Musee des Augustins de Toulouse. The Musée des Augustins de Toulouse is a fine arts museum in Toulouse, France which conserves a collection of sculpture and paintings from the Middle Ages to the early 20th century.
   The paintings are from throughout France, the sculptures representing Occitan culture of the region with a particularly rich assemblage of Romanesque sculpture. The building in which the museum is sited was built in 1309 in the Gothic style and prior to the French Revolution housed Toulouse's Augustinian convent.
   The convent was secularized in 1793 and first opened to the public as a museum on 27 August 1795 by decree of the French Convention, very shortly after the opening of the Louvre, making it one of the oldest museums in France after the Louvre and the Musée des Beaux Arts in Besançon. It at first housed the Muséum Provisoire du Midi de la République and the école des Beaux-Arts.
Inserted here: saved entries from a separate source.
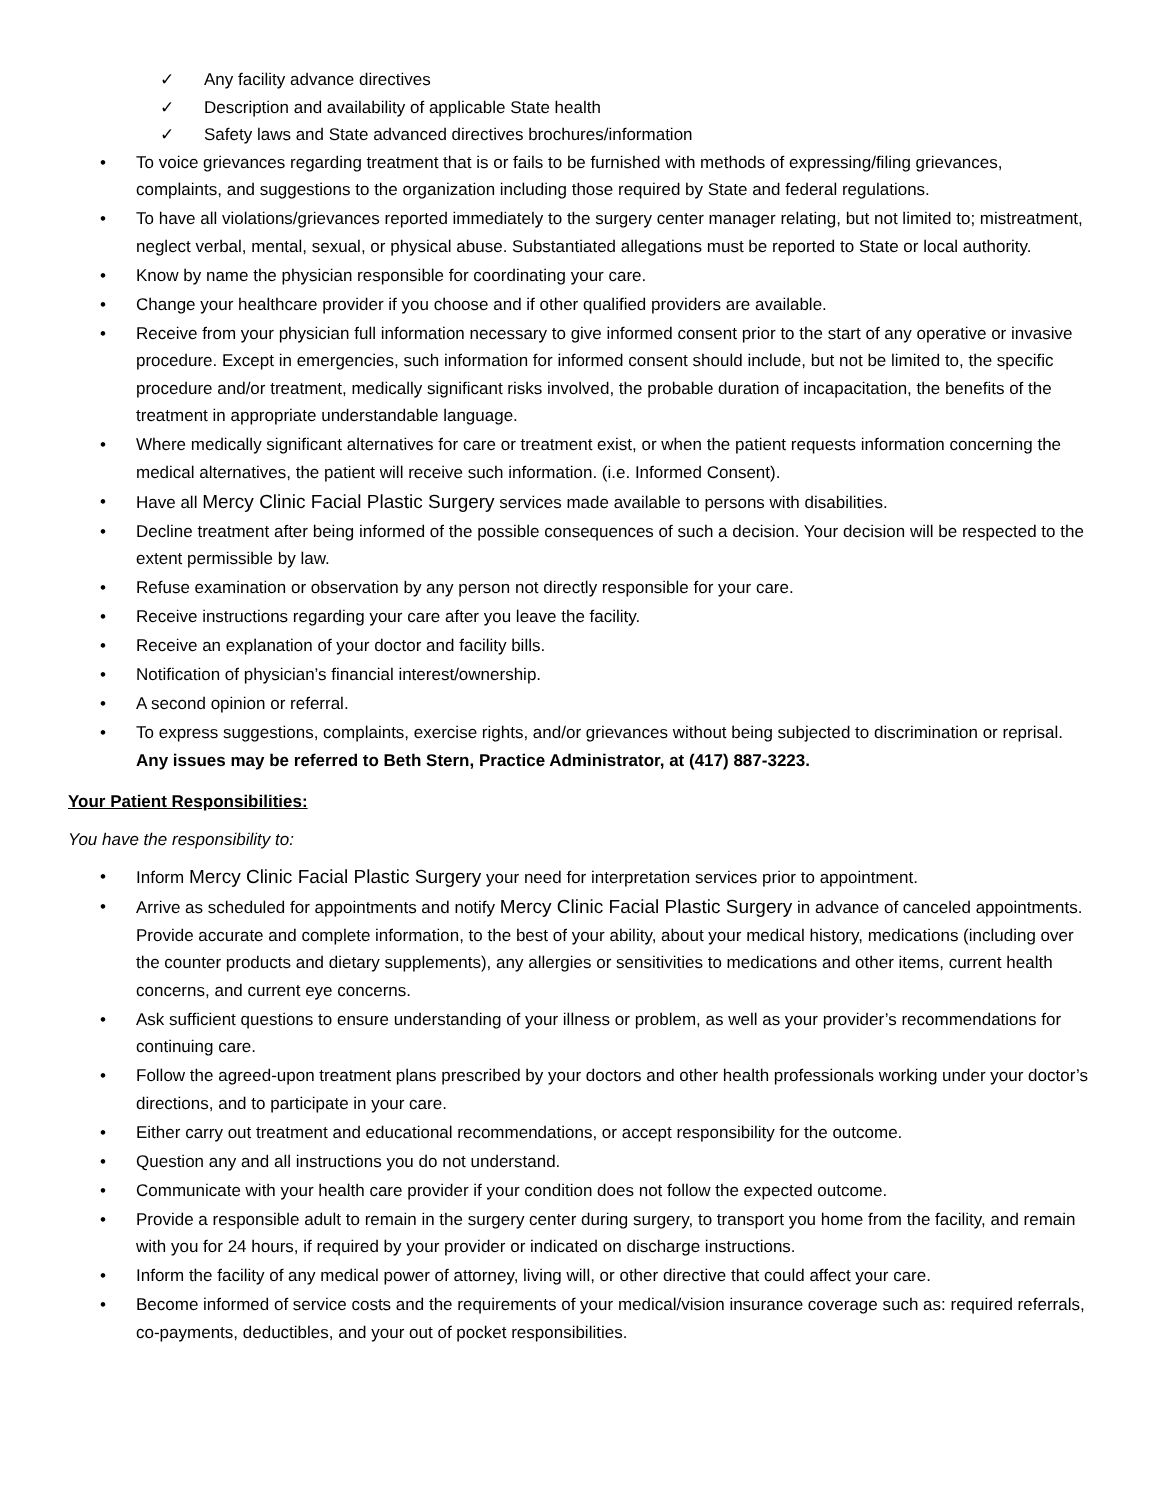✓ Any facility advance directives
✓ Description and availability of applicable State health
✓ Safety laws and State advanced directives brochures/information
• To voice grievances regarding treatment that is or fails to be furnished with methods of expressing/filing grievances, complaints, and suggestions to the organization including those required by State and federal regulations.
• To have all violations/grievances reported immediately to the surgery center manager relating, but not limited to; mistreatment, neglect verbal, mental, sexual, or physical abuse. Substantiated allegations must be reported to State or local authority.
• Know by name the physician responsible for coordinating your care.
• Change your healthcare provider if you choose and if other qualified providers are available.
• Receive from your physician full information necessary to give informed consent prior to the start of any operative or invasive procedure. Except in emergencies, such information for informed consent should include, but not be limited to, the specific procedure and/or treatment, medically significant risks involved, the probable duration of incapacitation, the benefits of the treatment in appropriate understandable language.
• Where medically significant alternatives for care or treatment exist, or when the patient requests information concerning the medical alternatives, the patient will receive such information. (i.e. Informed Consent).
• Have all Mercy Clinic Facial Plastic Surgery services made available to persons with disabilities.
• Decline treatment after being informed of the possible consequences of such a decision. Your decision will be respected to the extent permissible by law.
• Refuse examination or observation by any person not directly responsible for your care.
• Receive instructions regarding your care after you leave the facility.
• Receive an explanation of your doctor and facility bills.
• Notification of physician’s financial interest/ownership.
• A second opinion or referral.
• To express suggestions, complaints, exercise rights, and/or grievances without being subjected to discrimination or reprisal. Any issues may be referred to Beth Stern, Practice Administrator, at (417) 887-3223.
Your Patient Responsibilities:
You have the responsibility to:
• Inform Mercy Clinic Facial Plastic Surgery your need for interpretation services prior to appointment.
• Arrive as scheduled for appointments and notify Mercy Clinic Facial Plastic Surgery in advance of canceled appointments. Provide accurate and complete information, to the best of your ability, about your medical history, medications (including over the counter products and dietary supplements), any allergies or sensitivities to medications and other items, current health concerns, and current eye concerns.
• Ask sufficient questions to ensure understanding of your illness or problem, as well as your provider’s recommendations for continuing care.
• Follow the agreed-upon treatment plans prescribed by your doctors and other health professionals working under your doctor’s directions, and to participate in your care.
• Either carry out treatment and educational recommendations, or accept responsibility for the outcome.
• Question any and all instructions you do not understand.
• Communicate with your health care provider if your condition does not follow the expected outcome.
• Provide a responsible adult to remain in the surgery center during surgery, to transport you home from the facility, and remain with you for 24 hours, if required by your provider or indicated on discharge instructions.
• Inform the facility of any medical power of attorney, living will, or other directive that could affect your care.
• Become informed of service costs and the requirements of your medical/vision insurance coverage such as: required referrals, co-payments, deductibles, and your out of pocket responsibilities.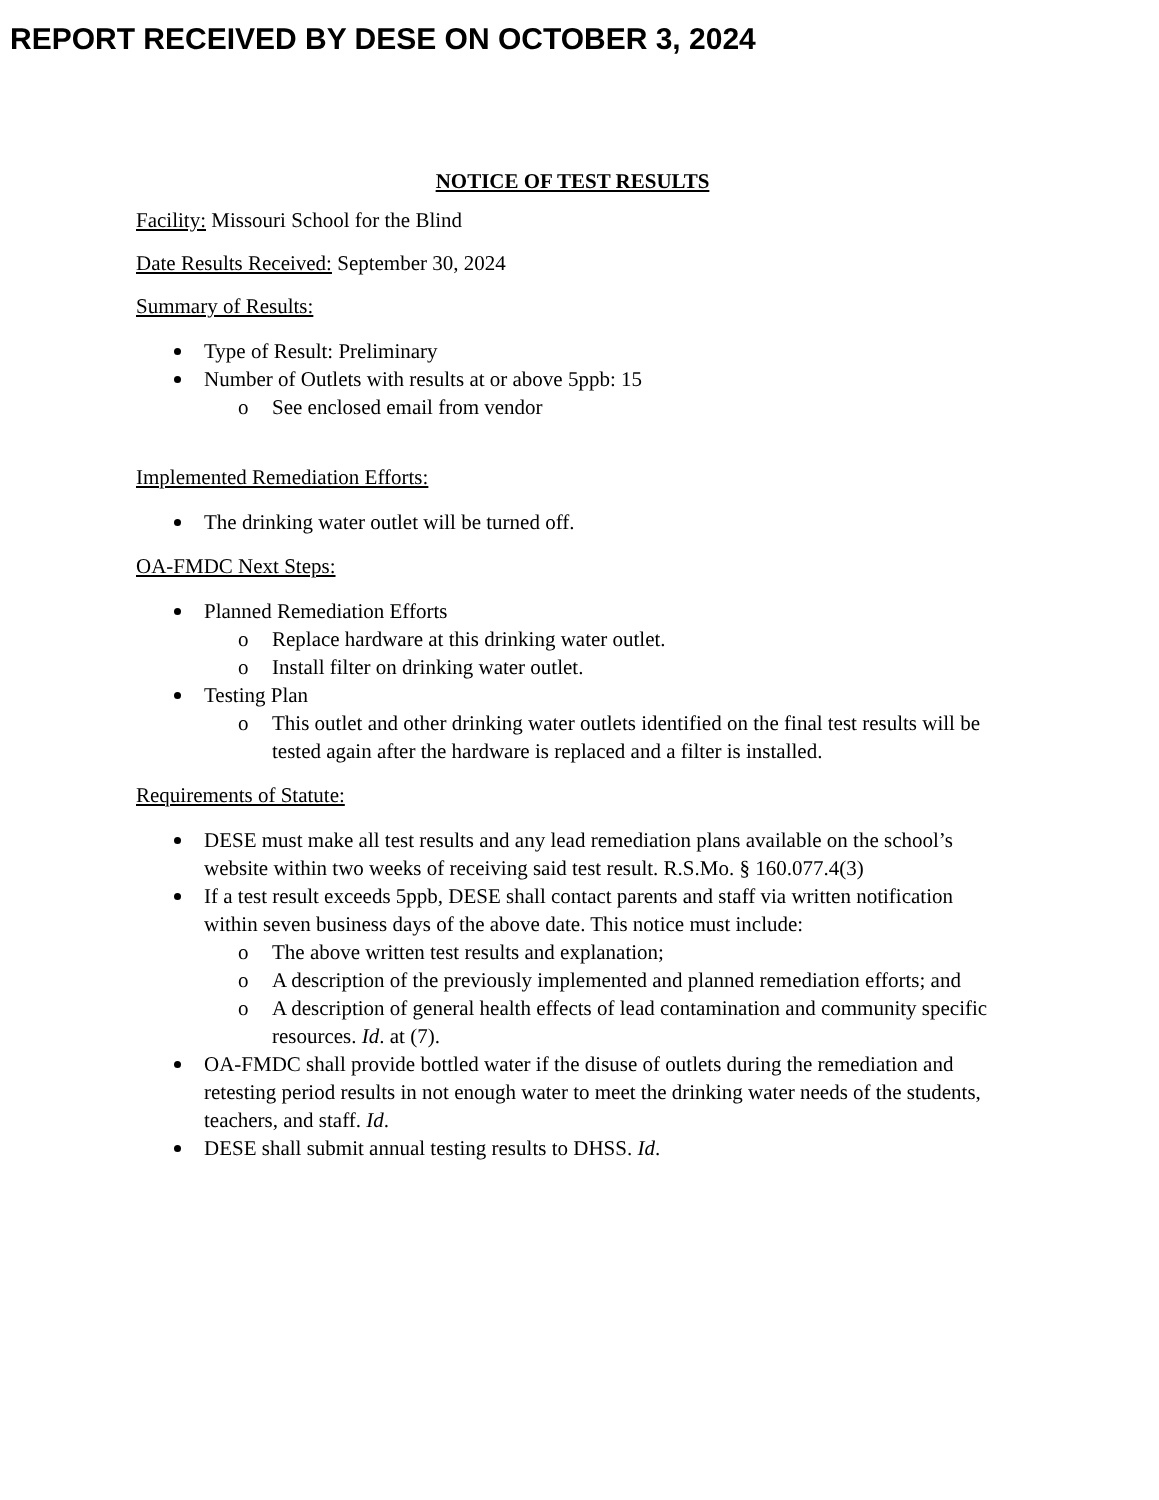REPORT RECEIVED BY DESE ON OCTOBER 3, 2024
NOTICE OF TEST RESULTS
Facility: Missouri School for the Blind
Date Results Received: September 30, 2024
Summary of Results:
Type of Result: Preliminary
Number of Outlets with results at or above 5ppb: 15
See enclosed email from vendor
Implemented Remediation Efforts:
The drinking water outlet will be turned off.
OA-FMDC Next Steps:
Planned Remediation Efforts
Replace hardware at this drinking water outlet.
Install filter on drinking water outlet.
Testing Plan
This outlet and other drinking water outlets identified on the final test results will be tested again after the hardware is replaced and a filter is installed.
Requirements of Statute:
DESE must make all test results and any lead remediation plans available on the school’s website within two weeks of receiving said test result. R.S.Mo. § 160.077.4(3)
If a test result exceeds 5ppb, DESE shall contact parents and staff via written notification within seven business days of the above date. This notice must include:
The above written test results and explanation;
A description of the previously implemented and planned remediation efforts; and
A description of general health effects of lead contamination and community specific resources. Id. at (7).
OA-FMDC shall provide bottled water if the disuse of outlets during the remediation and retesting period results in not enough water to meet the drinking water needs of the students, teachers, and staff. Id.
DESE shall submit annual testing results to DHSS. Id.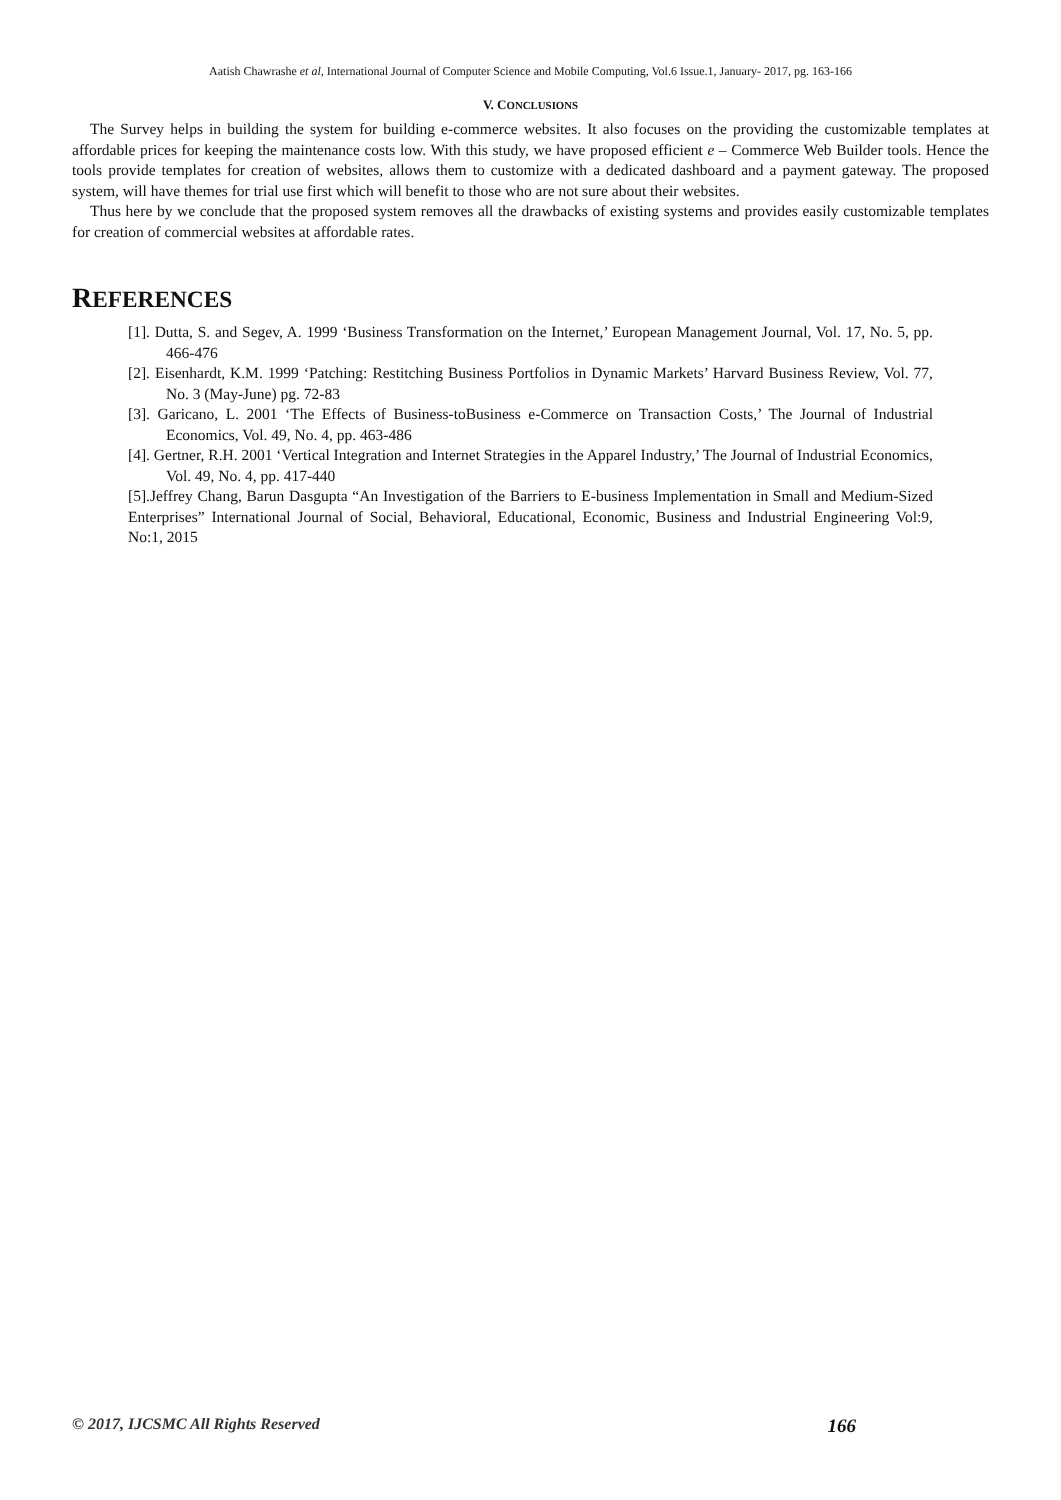Aatish Chawrashe et al, International Journal of Computer Science and Mobile Computing, Vol.6 Issue.1, January- 2017, pg. 163-166
V. CONCLUSIONS
The Survey helps in building the system for building e-commerce websites. It also focuses on the providing the customizable templates at affordable prices for keeping the maintenance costs low. With this study, we have proposed efficient e – Commerce Web Builder tools. Hence the tools provide templates for creation of websites, allows them to customize with a dedicated dashboard and a payment gateway. The proposed system, will have themes for trial use first which will benefit to those who are not sure about their websites.
Thus here by we conclude that the proposed system removes all the drawbacks of existing systems and provides easily customizable templates for creation of commercial websites at affordable rates.
REFERENCES
[1]. Dutta, S. and Segev, A. 1999 ‘Business Transformation on the Internet,’ European Management Journal, Vol. 17, No. 5, pp. 466-476
[2]. Eisenhardt, K.M. 1999 ‘Patching: Restitching Business Portfolios in Dynamic Markets’ Harvard Business Review, Vol. 77, No. 3 (May-June) pg. 72-83
[3]. Garicano, L. 2001 ‘The Effects of Business-toBusiness e-Commerce on Transaction Costs,’ The Journal of Industrial Economics, Vol. 49, No. 4, pp. 463-486
[4]. Gertner, R.H. 2001 ‘Vertical Integration and Internet Strategies in the Apparel Industry,’ The Journal of Industrial Economics, Vol. 49, No. 4, pp. 417-440
[5].Jeffrey Chang, Barun Dasgupta “An Investigation of the Barriers to E-business Implementation in Small and Medium-Sized Enterprises” International Journal of Social, Behavioral, Educational, Economic, Business and Industrial Engineering Vol:9, No:1, 2015
© 2017, IJCSMC All Rights Reserved 166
   The Musée des Augustins de Toulouse was one of fifteen museums founded in provincial centres, by a decree of 13 Fructidor year IX, which was promulgated by the minister of the interior, Jean-Antoine Chaptal. At the start of the 19th century several medieval buildings were demolished and in their place Viollet-le-Duc and his pupil Darcy put up new exhibition galleries, accessed by a Gothic Revival monumental stair offering an interplay of richly complicated vaulting systems.